(Text block)
New Power Plays
Achieving low power in the data center with 10GBASE-T
Kamal Dalmia and Ramin Shirani, Aquantia examine a fully populated data-center rack as a platform from which to explore the impact that the choice of interconnect will have on total power dissipation in a real-world environment.
The multi-rate capability and ease of use of 10GBASE-T connections are well known, but not so well known is that it is also a low-power technology, building upon process advancements and device innovations.
This feature will examine the power consumed by the fully populated rack when deployed with 10GBASE-T, and compare that to an equivalent fully populated rack deployed with a competitive technology, the SFP+ with direct-attach twin-ax copper cabling.
Certainly 10GBASE-T did not enter the market as the lowest-power physical-layer (PHY) technology. The challenge of implementing 10GBASE-T requires that the PHY perform extensive processing. However the combination of on-going process shrinks, along with innovations in implementation, provide for significant reductions in power. Consequently, the industry is moving from current-generation devices in the 6-W range to new-generation devices at the 40-nm process node that are projected to be around 3 W.
RJ45 connectors and twisted pair cabling are commonly deployed at the edge of the network and PCs and servers today use gigabit LAN-on-motherboard (LOM). 10GBASE-T has been defined and developed with this legacy in mind. And now, we can see the fruits of these efforts coming to bear as LOM is beginning its transition to 10GBASE-T.

(Stored records)
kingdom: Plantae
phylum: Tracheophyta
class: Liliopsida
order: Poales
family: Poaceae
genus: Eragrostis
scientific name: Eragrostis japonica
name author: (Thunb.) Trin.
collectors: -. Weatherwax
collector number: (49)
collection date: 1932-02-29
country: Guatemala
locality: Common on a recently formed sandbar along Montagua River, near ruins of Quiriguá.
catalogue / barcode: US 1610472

---

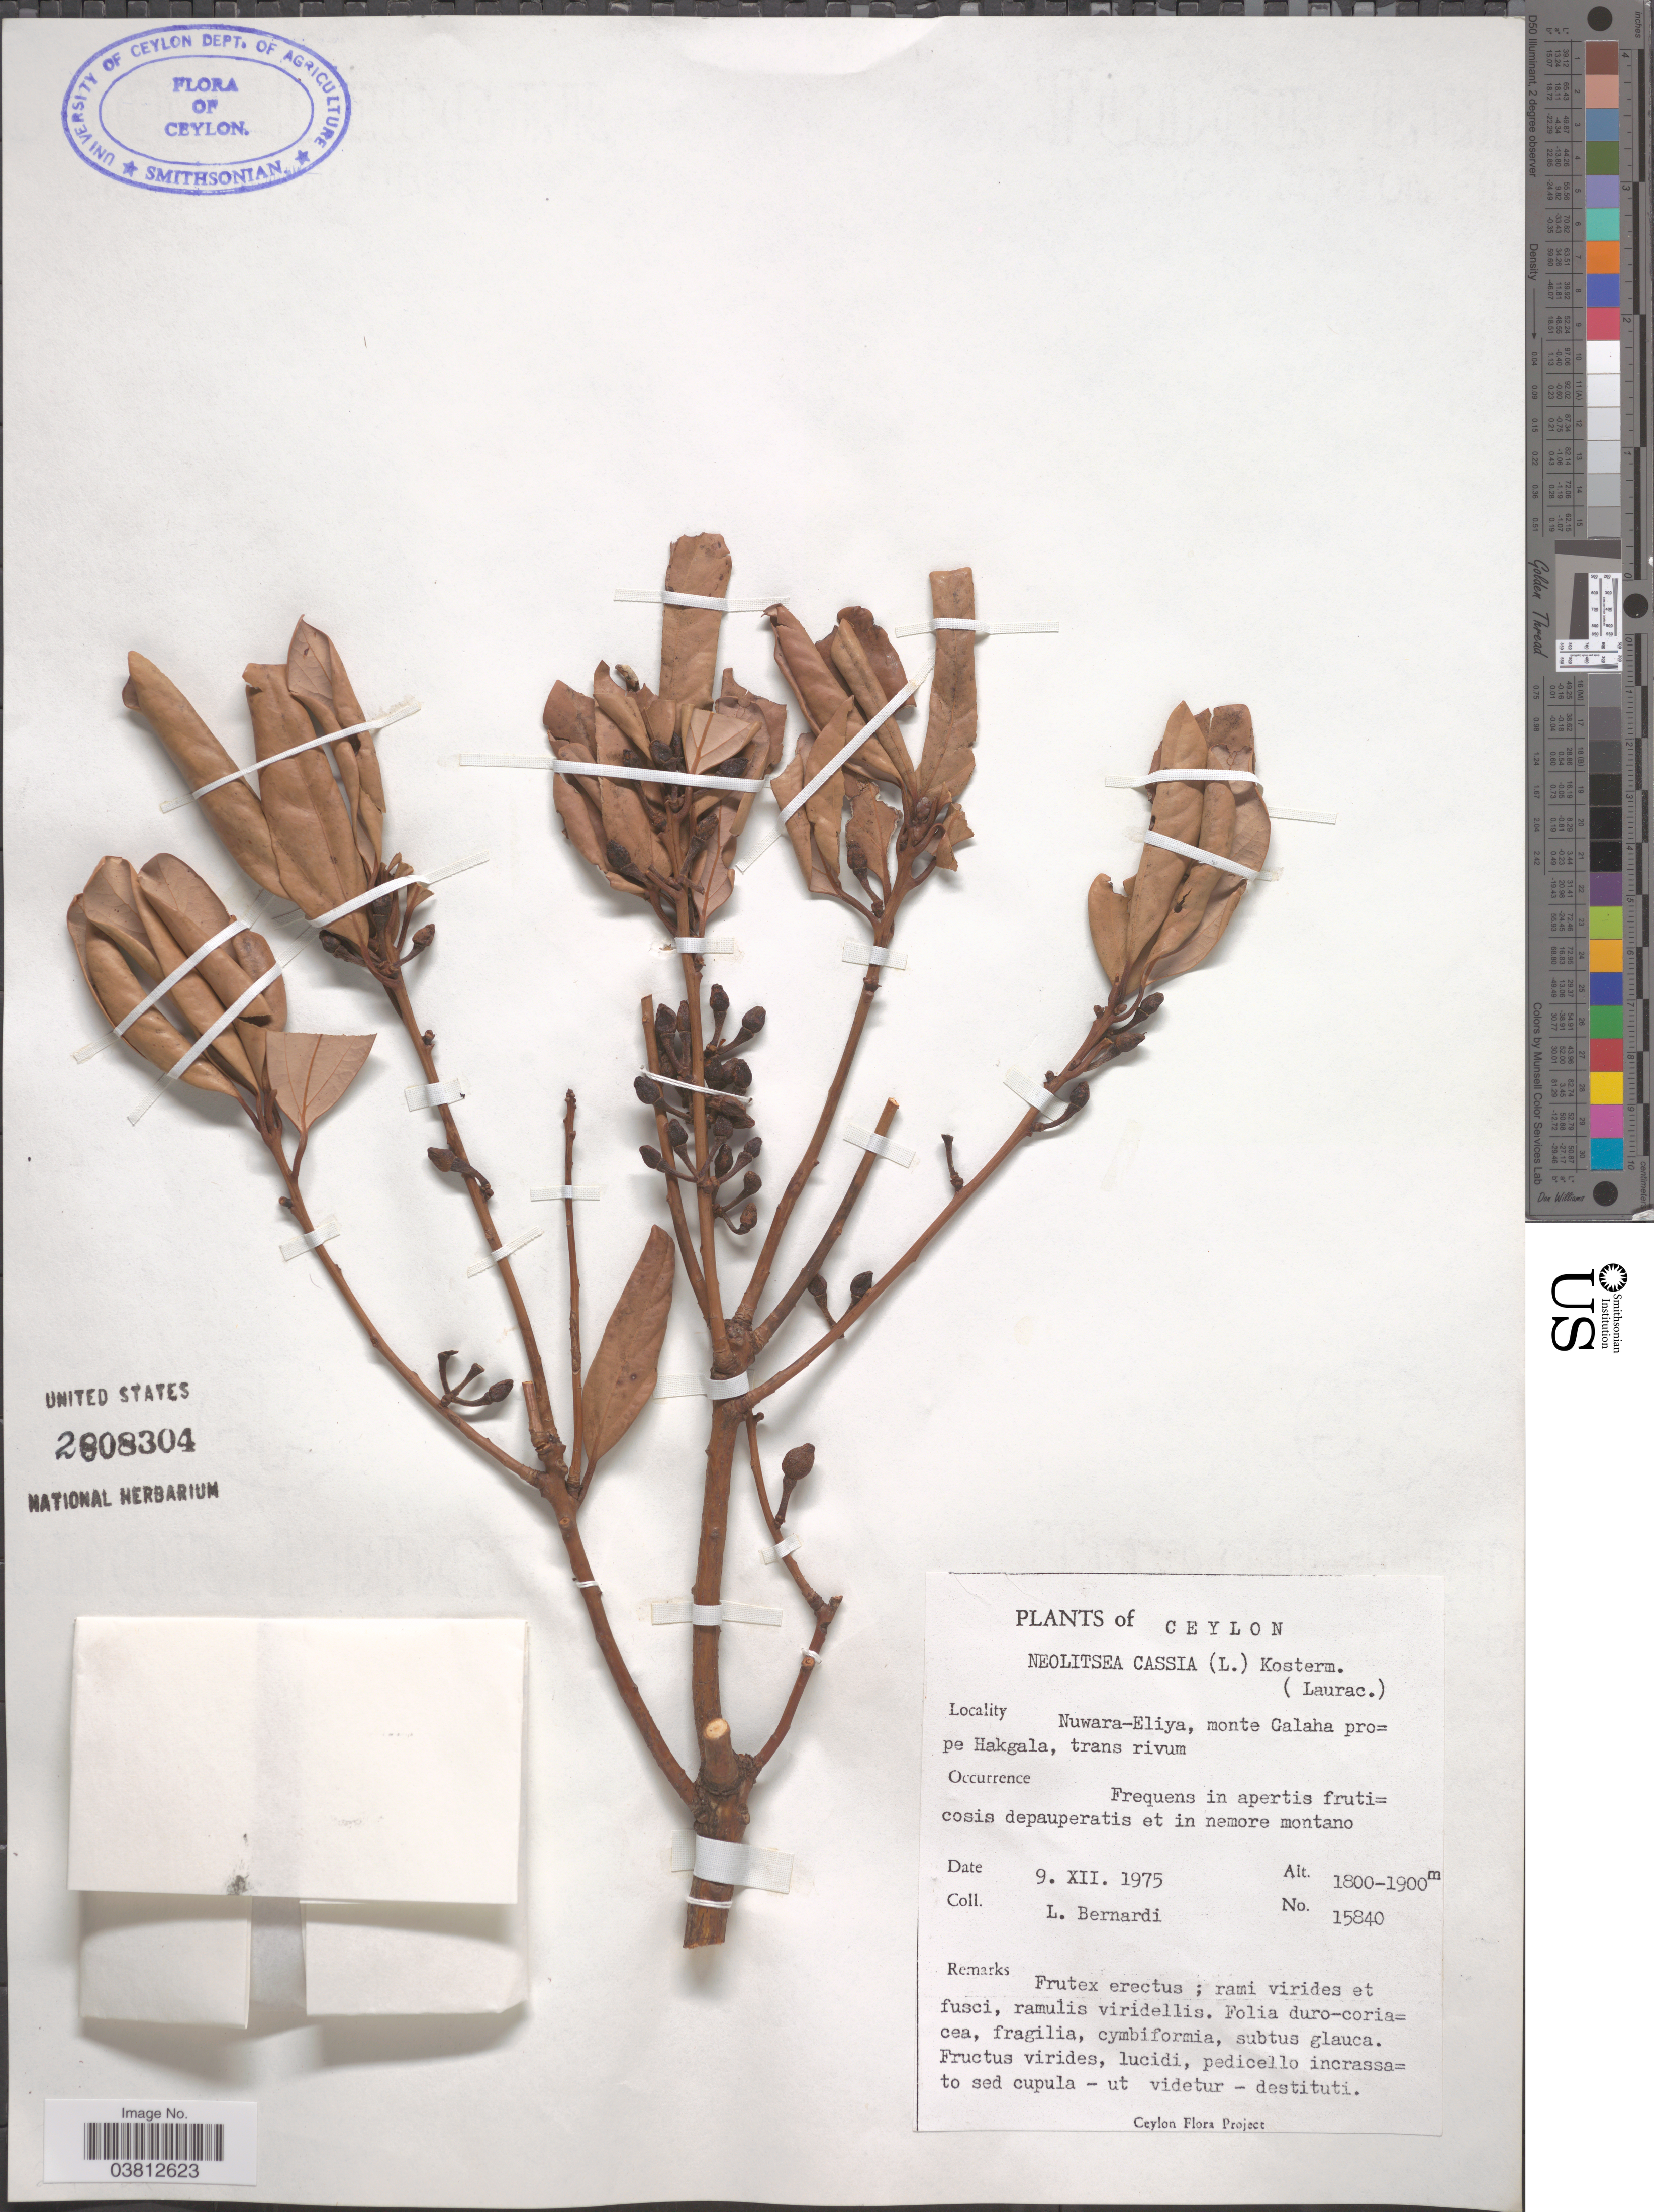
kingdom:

--

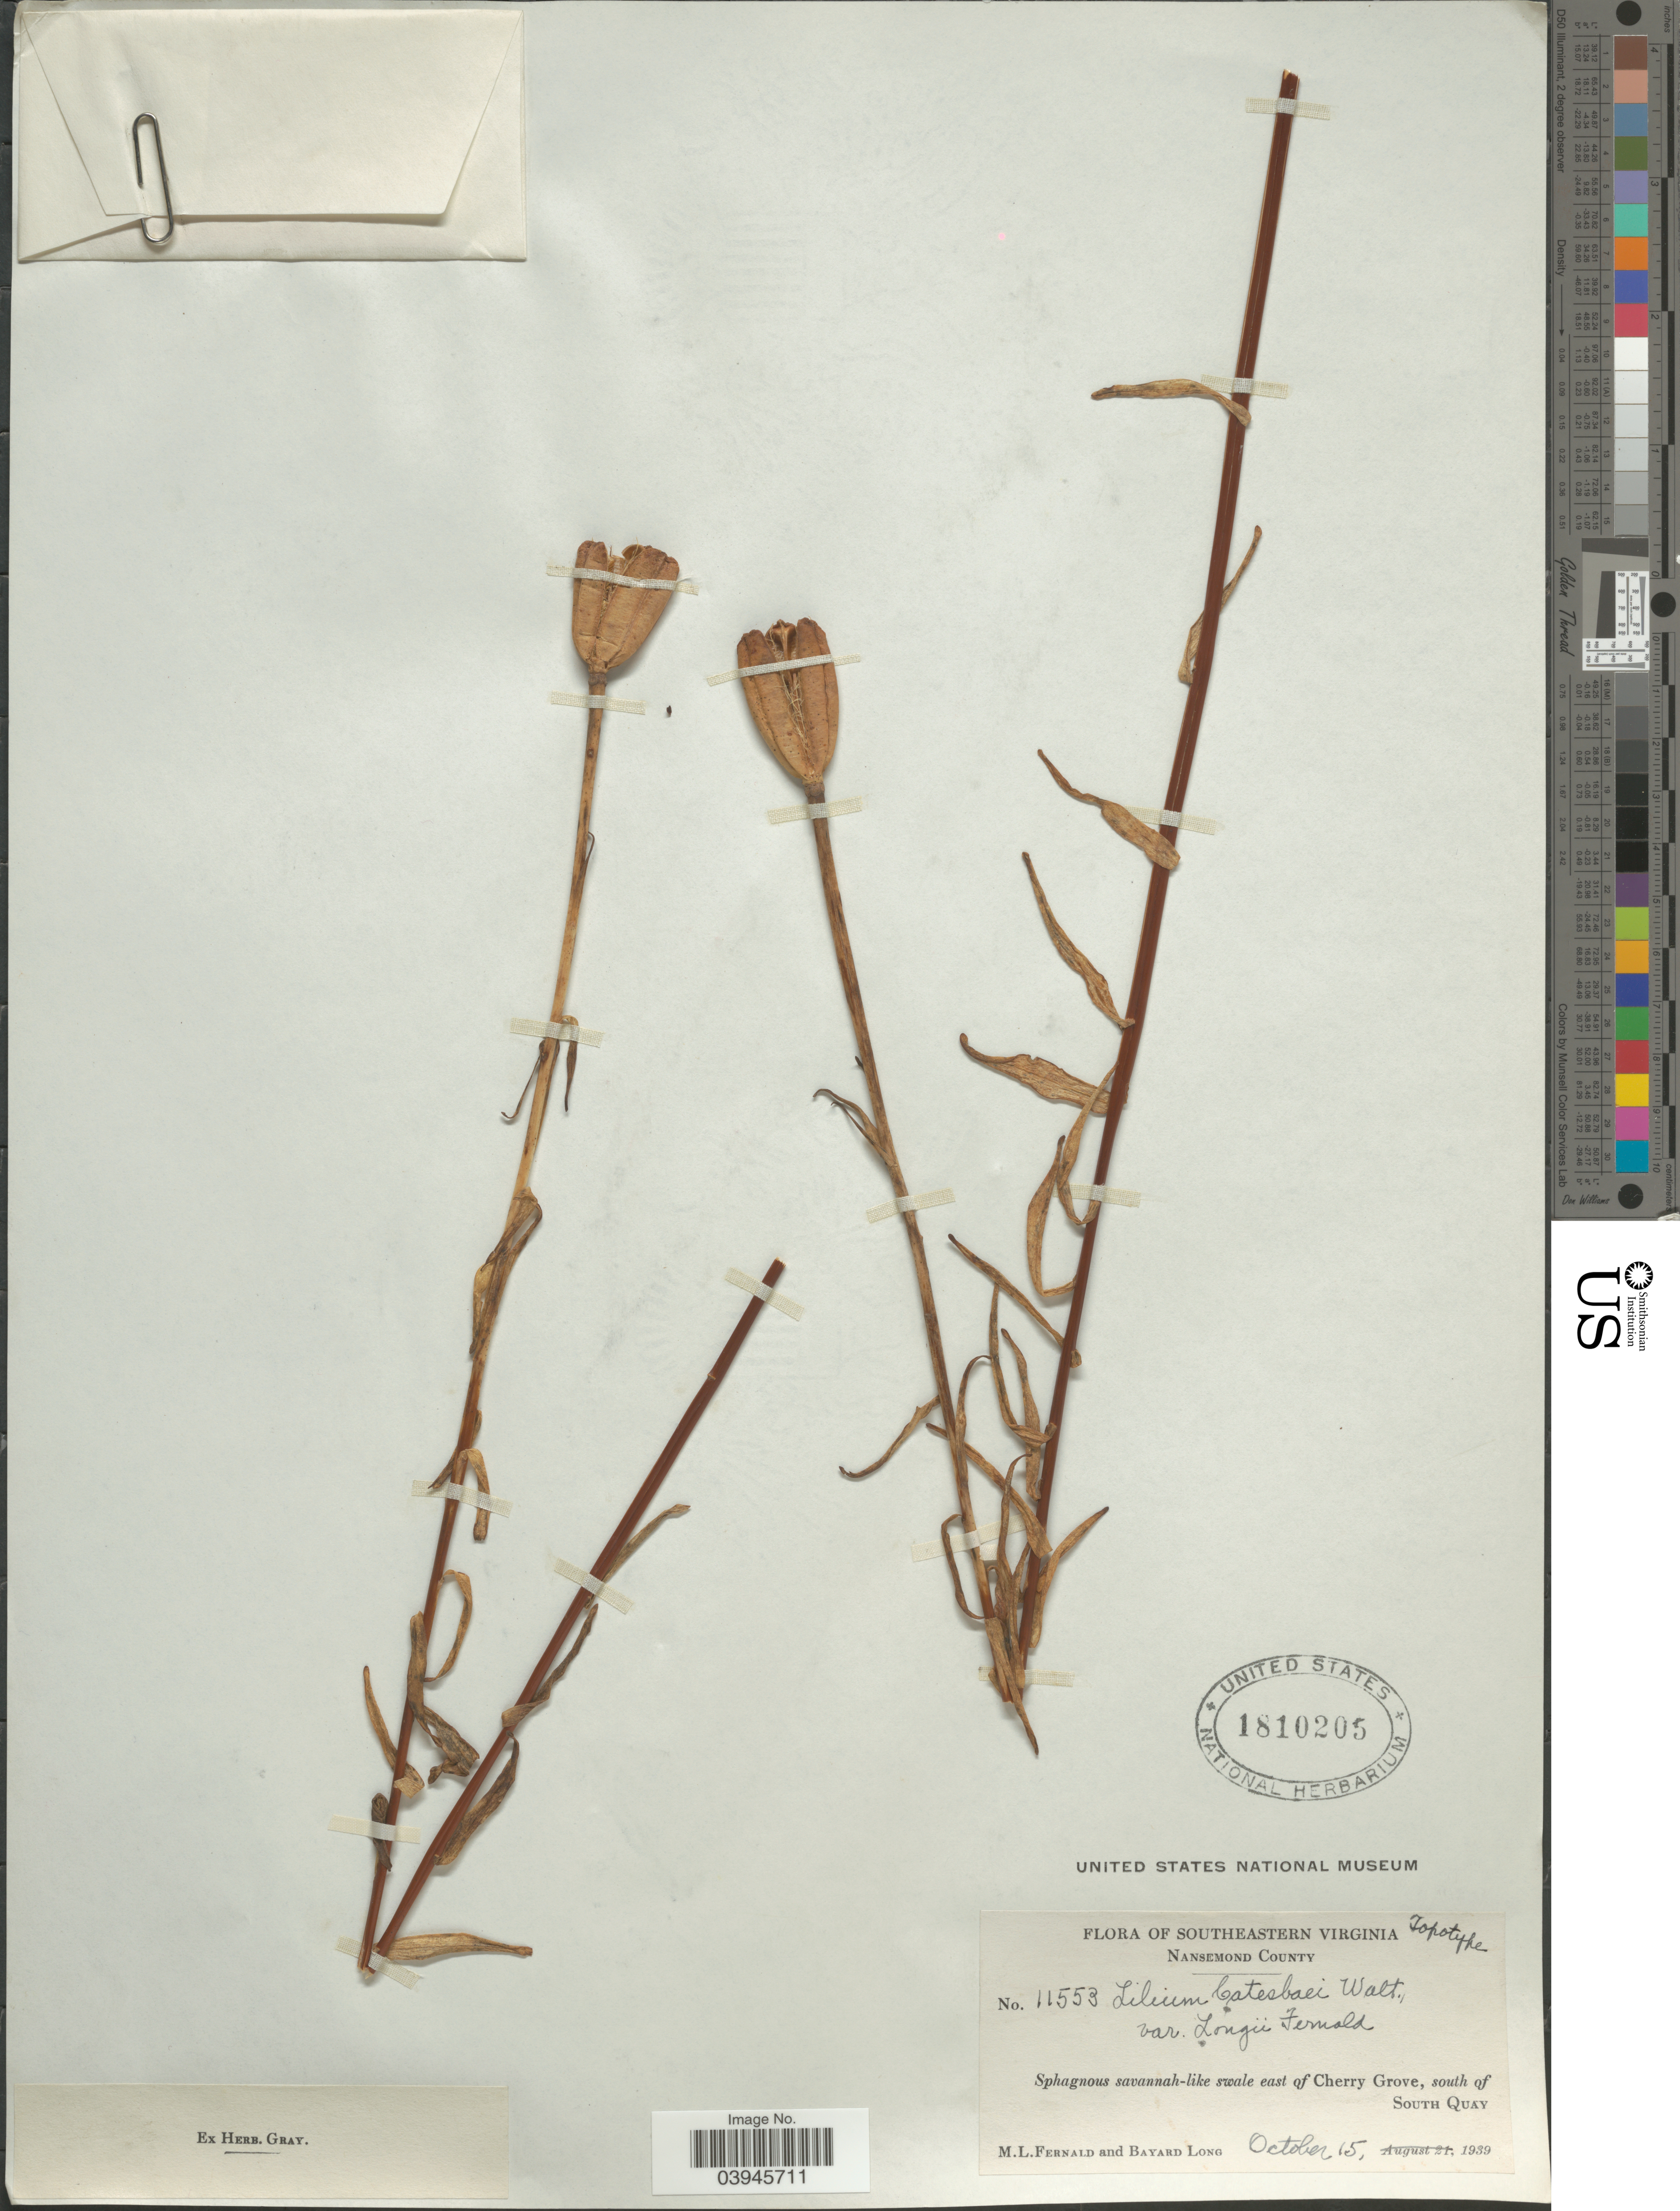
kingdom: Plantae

(Job) In the 10GBASE-T power article above, take the part that opens with the words "New Power Plays" and closes with "and device innovations.", and write it out again with "rack" changed to "cabinet".

(Final answer)
New Power Plays
Achieving low power in the data center with 10GBASE-T
Kamal Dalmia and Ramin Shirani, Aquantia examine a fully populated data-center cabinet as a platform from which to explore the impact that the choice of interconnect will have on total power dissipation in a real-world environment.
The multi-rate capability and ease of use of 10GBASE-T connections are well known, but not so well known is that it is also a low-power technology, building upon process advancements and device innovations.